Le récent rapport publié par Access Now est la première étude complète sur la manière dont les géants technologiques, principalement de Chine et d’Israël, ont réussi à s’implanter massivement en Amérique latine au cours de la dernière décennie. En proposant des remises très intéressantes aux gouvernements locaux, ils ont réussi à vendre énormément de technologies liées à la reconnaissance faciale, et sans aucune résistance.

Pas de résistance pour la reconnaissance faciale en Amérique latine

Du Brésil à l’Argentine, en passant par l’Équateur, les géants technologiques ne sont pas en reste. Les technologies de reconnaissance faciale pour surveiller les citoyens est devenue de plus en plus courante en Amérique latine, au cours de ces dernières années. Des programmes majoritairement destinés à la prévention de la criminalité et plus récemment à l’atténuation de la propagation du virus de la Covid-19. Selon Sheena Greitens de l’Université du Texas à Austin : « les technologies à des fins de sécurité publique ou de maintien de l’ordre est devenue omniprésente en Amérique latine ».

Cette expansion de la reconnaissance faciale en Amérique latine n’a pas rencontré une grande résistance de la part du peuple dans les pays mis en évidence dans le rapport. Le plus souvent, on peut lire que la surveillance est un motif de fierté pour les politiciens.

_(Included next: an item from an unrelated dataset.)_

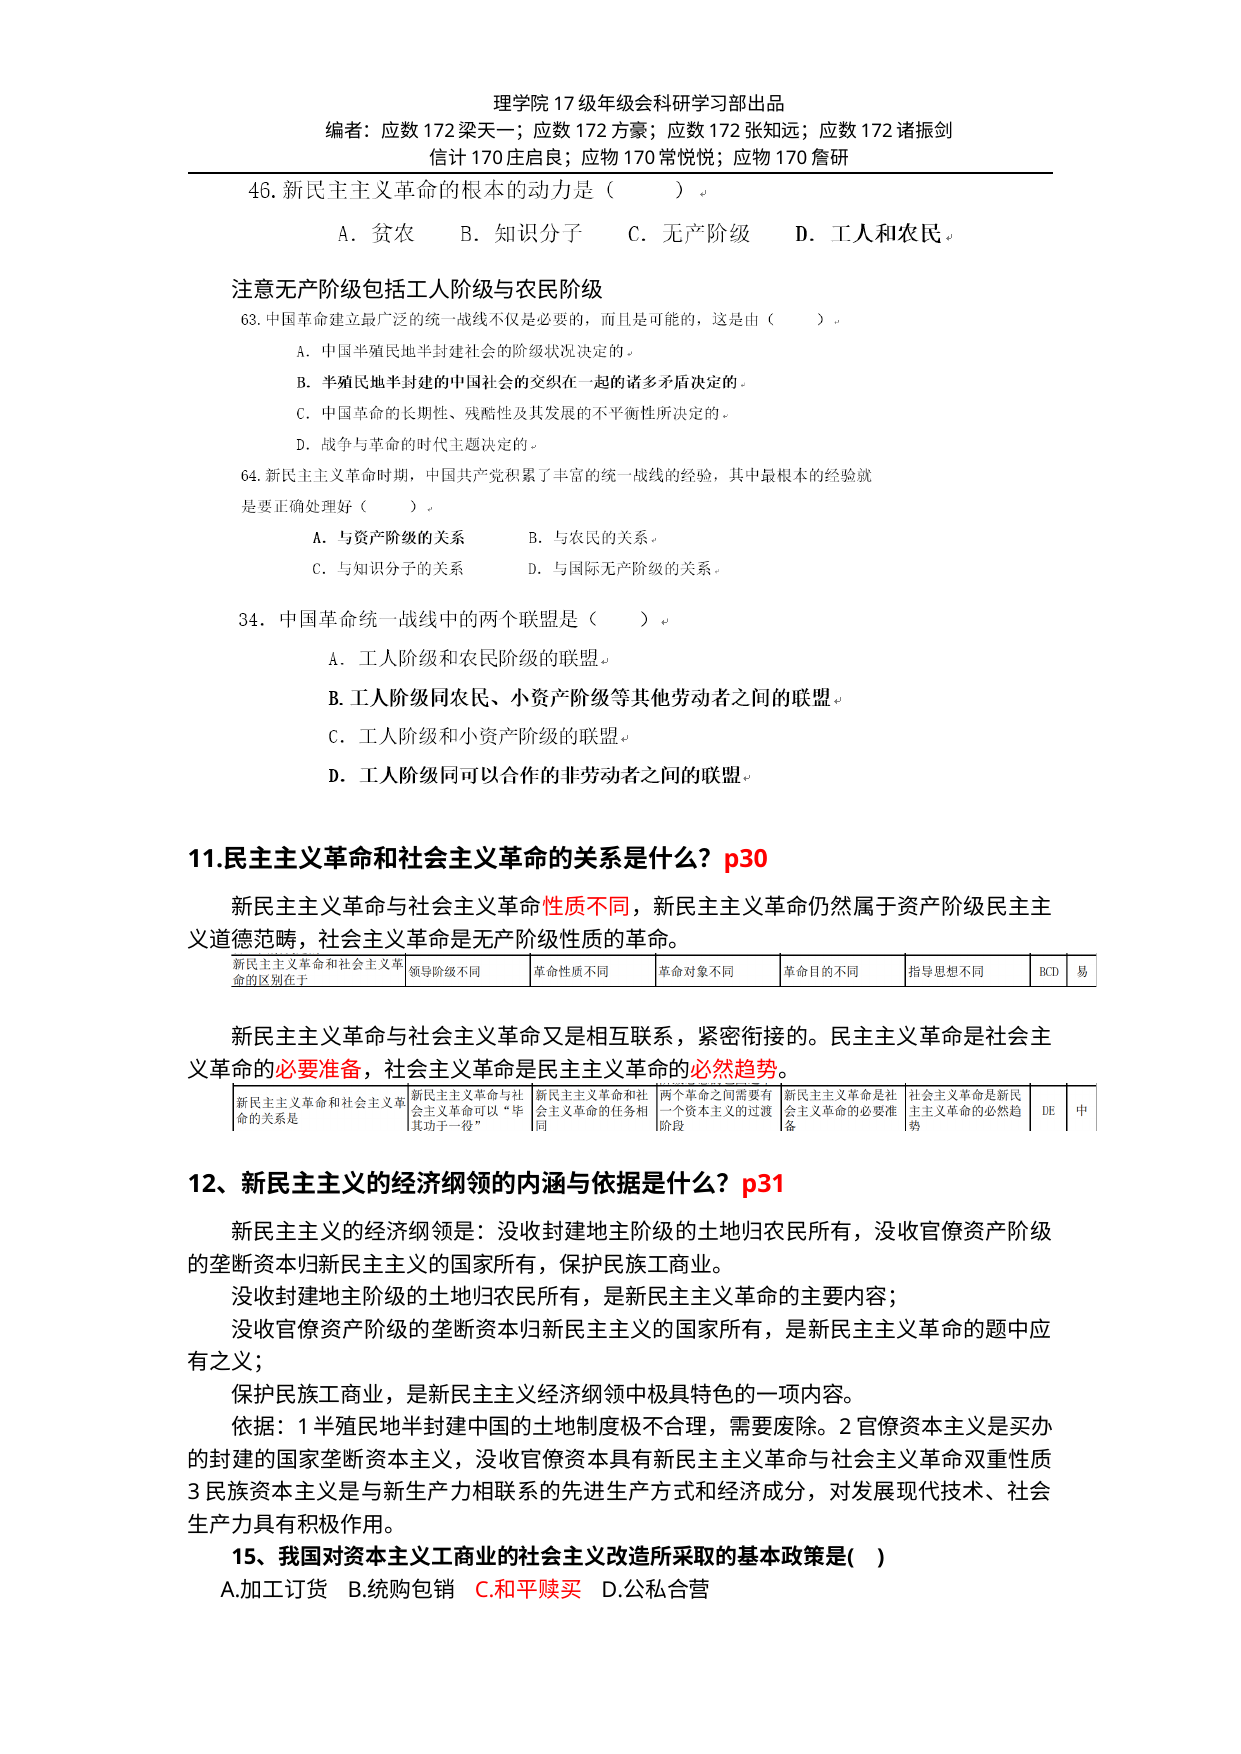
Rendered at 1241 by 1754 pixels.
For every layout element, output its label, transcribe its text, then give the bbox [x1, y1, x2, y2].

Le déploiement de ces technologies est même présenté comme le fondement d’un avenir plus sûr et totalement approuvé par les habitants du pays. Ce n’est pas forcément le cas dans d’autres régions du monde, comme en Californie ou en Europe, où la reconnaissance faciale fait peur.

João Doria, maire de São Paulo, déclarait en 2017 que : « nous visons à faire de São Paulo une capitale mondiale, et non une province. Cela inclut d’en faire une ville numérique. São Paulo sera la ville la mieux surveillée d’Amérique latine à la fin de mon mandat ». Cette déclaration correspond au moment où plusieurs entreprises chinoises, dont Huawei, Hikvision, Dahua et ZTE, ont fait don d’au moins 4 000 caméras de sécurité dans le cadre du programme City Cameras. Comme les taux de criminalité au Brésil sont historiquement élevés, ce genre de mesure ne dérange pas.

Pourquoi les entreprises ont-elles offert des caméras intelligentes ?

Le rapport d’Access Now montre notamment que les géants technologiques ont réussi à s’implanter en Amérique latine en proposant des services à prix réduit. Pour Sheena Greitens : « cette stratégie peut faire partie de leur gestion des relations avec les clients. Une tentative de construire un ancrage stratégique à long terme dans le pays en établissant de bonnes relations avec les responsables municipaux ou provinciaux ». Dans la ville de Campinas, située dans l’État brésilien le plus peuplé de São Paulo, Huawei a fait don de 30 caméras intelligentes.

Selon Access Now, parfois l’objectif est simplement de nouer des relations commerciales régionales au-delà de la technologie de surveillance : « outre les contrats de surveillance, des entreprises telles que Huawei sont en lice pour d’autres projets d’infrastructure plus importants, tels que le programme 5G du Brésil à l’échelle nationale ». L’intérêt est donc peut-être ailleurs. João Doria est aujourd’hui gouverneur de l’État de São Paulo et candidat à la présidence. Il a été l’un des principaux alliés de Huawei dans le pays.